EXERCISE DIRECTIONS >> Each entry that follows is to be duplicated exactly, without its images.

SOURCE INFORMATION >>

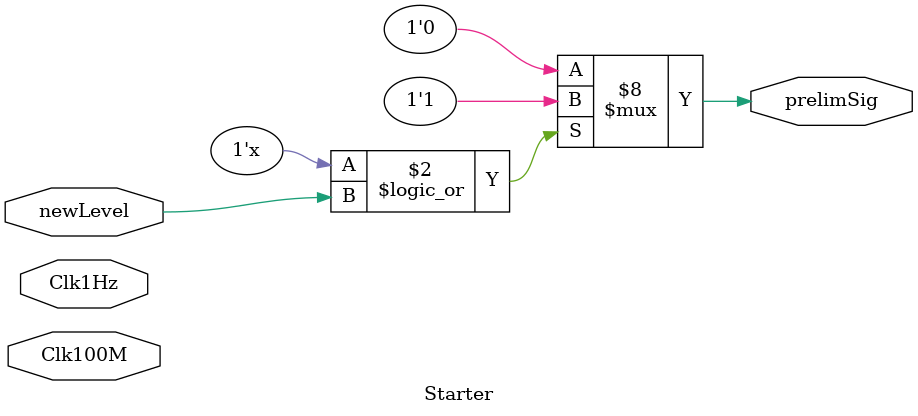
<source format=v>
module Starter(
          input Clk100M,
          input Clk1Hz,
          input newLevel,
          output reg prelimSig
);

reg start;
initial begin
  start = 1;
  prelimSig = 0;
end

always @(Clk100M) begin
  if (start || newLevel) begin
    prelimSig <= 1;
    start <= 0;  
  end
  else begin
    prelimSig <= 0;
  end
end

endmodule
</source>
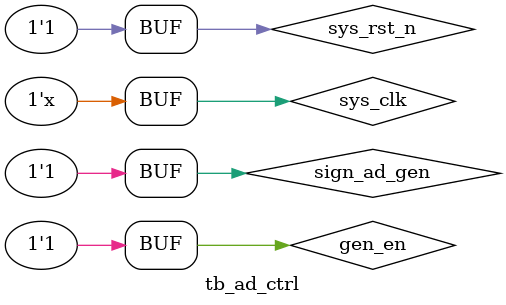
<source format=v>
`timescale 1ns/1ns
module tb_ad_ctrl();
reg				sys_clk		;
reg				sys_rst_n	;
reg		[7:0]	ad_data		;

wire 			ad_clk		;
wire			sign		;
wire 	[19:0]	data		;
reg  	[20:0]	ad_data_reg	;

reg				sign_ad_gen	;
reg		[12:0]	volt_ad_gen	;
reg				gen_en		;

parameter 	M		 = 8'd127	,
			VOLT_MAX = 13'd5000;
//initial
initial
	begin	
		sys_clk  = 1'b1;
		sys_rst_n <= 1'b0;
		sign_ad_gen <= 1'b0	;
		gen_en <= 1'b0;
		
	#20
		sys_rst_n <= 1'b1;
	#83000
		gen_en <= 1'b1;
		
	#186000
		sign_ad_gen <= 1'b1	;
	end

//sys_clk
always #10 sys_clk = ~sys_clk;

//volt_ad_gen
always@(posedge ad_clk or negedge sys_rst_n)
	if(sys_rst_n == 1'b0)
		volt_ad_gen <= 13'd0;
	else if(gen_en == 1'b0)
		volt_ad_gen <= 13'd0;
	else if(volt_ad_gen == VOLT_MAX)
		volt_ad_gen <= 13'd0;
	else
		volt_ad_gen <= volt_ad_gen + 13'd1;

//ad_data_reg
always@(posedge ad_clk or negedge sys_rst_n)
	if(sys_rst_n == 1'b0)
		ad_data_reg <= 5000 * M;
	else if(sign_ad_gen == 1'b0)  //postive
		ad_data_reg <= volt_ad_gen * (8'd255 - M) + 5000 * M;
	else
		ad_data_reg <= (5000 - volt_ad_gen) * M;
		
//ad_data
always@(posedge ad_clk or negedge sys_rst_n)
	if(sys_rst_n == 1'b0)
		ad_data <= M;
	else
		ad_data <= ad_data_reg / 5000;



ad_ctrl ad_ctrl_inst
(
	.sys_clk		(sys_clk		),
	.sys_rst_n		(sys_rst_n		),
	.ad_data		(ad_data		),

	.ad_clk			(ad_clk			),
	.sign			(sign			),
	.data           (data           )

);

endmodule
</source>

WRITTEN ANSWER >>
<source format=v>
module Starter(
          input Clk100M,
          input Clk1Hz,
          input newLevel,
          output reg prelimSig
);

reg start;
initial begin
  start = 1;
  prelimSig = 0;
end

always @(Clk100M) begin
  if (start || newLevel) begin
    prelimSig <= 1;
    start <= 0;  
  end
  else begin
    prelimSig <= 0;
  end
end

endmodule
</source>
<source format=v>
`timescale 1ns/1ns
module tb_ad_ctrl();
reg				sys_clk		;
reg				sys_rst_n	;
reg		[7:0]	ad_data		;

wire 			ad_clk		;
wire			sign		;
wire 	[19:0]	data		;
reg  	[20:0]	ad_data_reg	;

reg				sign_ad_gen	;
reg		[12:0]	volt_ad_gen	;
reg				gen_en		;

parameter 	M		 = 8'd127	,
			VOLT_MAX = 13'd5000;
//initial
initial
	begin	
		sys_clk  = 1'b1;
		sys_rst_n <= 1'b0;
		sign_ad_gen <= 1'b0	;
		gen_en <= 1'b0;
		
	#20
		sys_rst_n <= 1'b1;
	#83000
		gen_en <= 1'b1;
		
	#186000
		sign_ad_gen <= 1'b1	;
	end

//sys_clk
always #10 sys_clk = ~sys_clk;

//volt_ad_gen
always@(posedge ad_clk or negedge sys_rst_n)
	if(sys_rst_n == 1'b0)
		volt_ad_gen <= 13'd0;
	else if(gen_en == 1'b0)
		volt_ad_gen <= 13'd0;
	else if(volt_ad_gen == VOLT_MAX)
		volt_ad_gen <= 13'd0;
	else
		volt_ad_gen <= volt_ad_gen + 13'd1;

//ad_data_reg
always@(posedge ad_clk or negedge sys_rst_n)
	if(sys_rst_n == 1'b0)
		ad_data_reg <= 5000 * M;
	else if(sign_ad_gen == 1'b0)  //postive
		ad_data_reg <= volt_ad_gen * (8'd255 - M) + 5000 * M;
	else
		ad_data_reg <= (5000 - volt_ad_gen) * M;
		
//ad_data
always@(posedge ad_clk or negedge sys_rst_n)
	if(sys_rst_n == 1'b0)
		ad_data <= M;
	else
		ad_data <= ad_data_reg / 5000;



ad_ctrl ad_ctrl_inst
(
	.sys_clk		(sys_clk		),
	.sys_rst_n		(sys_rst_n		),
	.ad_data		(ad_data		),

	.ad_clk			(ad_clk			),
	.sign			(sign			),
	.data           (data           )

);

endmodule
</source>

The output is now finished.